> STUDY TEXT
# Yegua Report



## Beaux (Oct 11, 2012)

Hit the creek yesterday 1/31/16 in the afternoon. Started around 3:30 and fished till dark. Hit the 711 and went down from there. Caught 15 or so crappie with the majority only 8"-9". Caught 3 over 11", the only legal crappie I caught. Very few whites being caught though the best bite was right before sundown. I only caught one white but it was a nice one at almost 16". Took home the 4 fish.

Air temp was quite warm closer to 80, sunny, light wind down in the creek bottom. Water clarity was good with visibility 2' in some places, though some areas were stained. Had a light flow for the most part, water lever was down and still chilly to the touch.

Best baits pearl/chat curls and swimbaits 2"or smaller rigged on 1/16-1/8 oz color jigheads. I'll load a few pics later on.


----------



## firedog4$ (Aug 24, 2004)

I hear there is a wicked game warden up that way handing out 200 dollar tickets for not wearing blaze orange while fishing the creeks. He hit 1 family for 800 dollars, sounds kind of rough on the folks. No warning not to do that again. No wonder the Wardens have a bad reputation.


----------



## Steven H (Jan 15, 2006)

firedog said:


> I hear there is a wicked game warden up that way handing out 200 dollar tickets for not wearing blaze orange while fishing the creeks. He hit 1 family for 800 dollars, sounds kind of rough on the folks. No warning not to do that again. No wonder the Wardens have a bad reputation.


Never heard of this law, may call and clarify this. I have ran into GW at lock and dam and they never said anything about that and here in the SanJac by my house. May call and ask today, is this a localized law..anyone???


----------



## DUman08 (Mar 22, 2010)

Some of the creeks around the lake are state property WMAs so you must follow there rules when fishing the creeks
*

Texas Blaze Orange Laws *

*All persons on public hunting lands* (state, national forests, and grasslands) during daylight hours must wear *at least 400 square inches of hunter orange material with orange headgear*, and at least *144 square inches appearing on both chest and back*.
Exempt from these requirements are:


persons hunting turkey, migratory birds, alligators, or desert bighorn sheep;
persons within the enclosed passenger compartment of a motor vehicle; or
persons within a designated campground, designated vehicle parking area, designated boat launching facility, or departmental check station.


----------



## Beaux (Oct 11, 2012)

Steven H said:


> Never heard of this law, may call and clarify this. I have ran into GW at lock and dam and they never said anything about that and here in the SanJac by my house. May call and ask today, is this a localized law..anyone???


He knows where I am fishing and yes you do have to wear orange at this location while fishing . The warden is somewhat lenient though. I have mine visible hanging on my backpack, orange vest and hat. There are several parts of the creek that run through the WMA. Usually as long at you have your orange with you and showing they won't say much when you are fishing.

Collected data
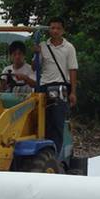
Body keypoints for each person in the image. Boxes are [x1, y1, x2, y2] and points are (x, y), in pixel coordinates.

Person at [33, 18, 78, 156]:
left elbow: (73, 70)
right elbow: (35, 67)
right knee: (41, 121)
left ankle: (55, 155)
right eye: (52, 28)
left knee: (57, 121)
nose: (55, 31)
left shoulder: (68, 47)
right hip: (43, 86)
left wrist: (73, 92)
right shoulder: (43, 45)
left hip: (59, 87)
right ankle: (43, 151)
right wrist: (36, 54)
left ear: (62, 30)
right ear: (49, 30)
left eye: (58, 28)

> WHAT IS BEING ASKED
Quote the Yegua Report thread word for word, starting at "Hit the creek" and stopping after "to the touch.". The entries have no part in this exercise.

> WRITTEN RESPONSE
Hit the creek yesterday 1/31/16 in the afternoon. Started around 3:30 and fished till dark. Hit the 711 and went down from there. Caught 15 or so crappie with the majority only 8"-9". Caught 3 over 11", the only legal crappie I caught. Very few whites being caught though the best bite was right before sundown. I only caught one white but it was a nice one at almost 16". Took home the 4 fish.

Air temp was quite warm closer to 80, sunny, light wind down in the creek bottom. Water clarity was good with visibility 2' in some places, though some areas were stained. Had a light flow for the most part, water lever was down and still chilly to the touch.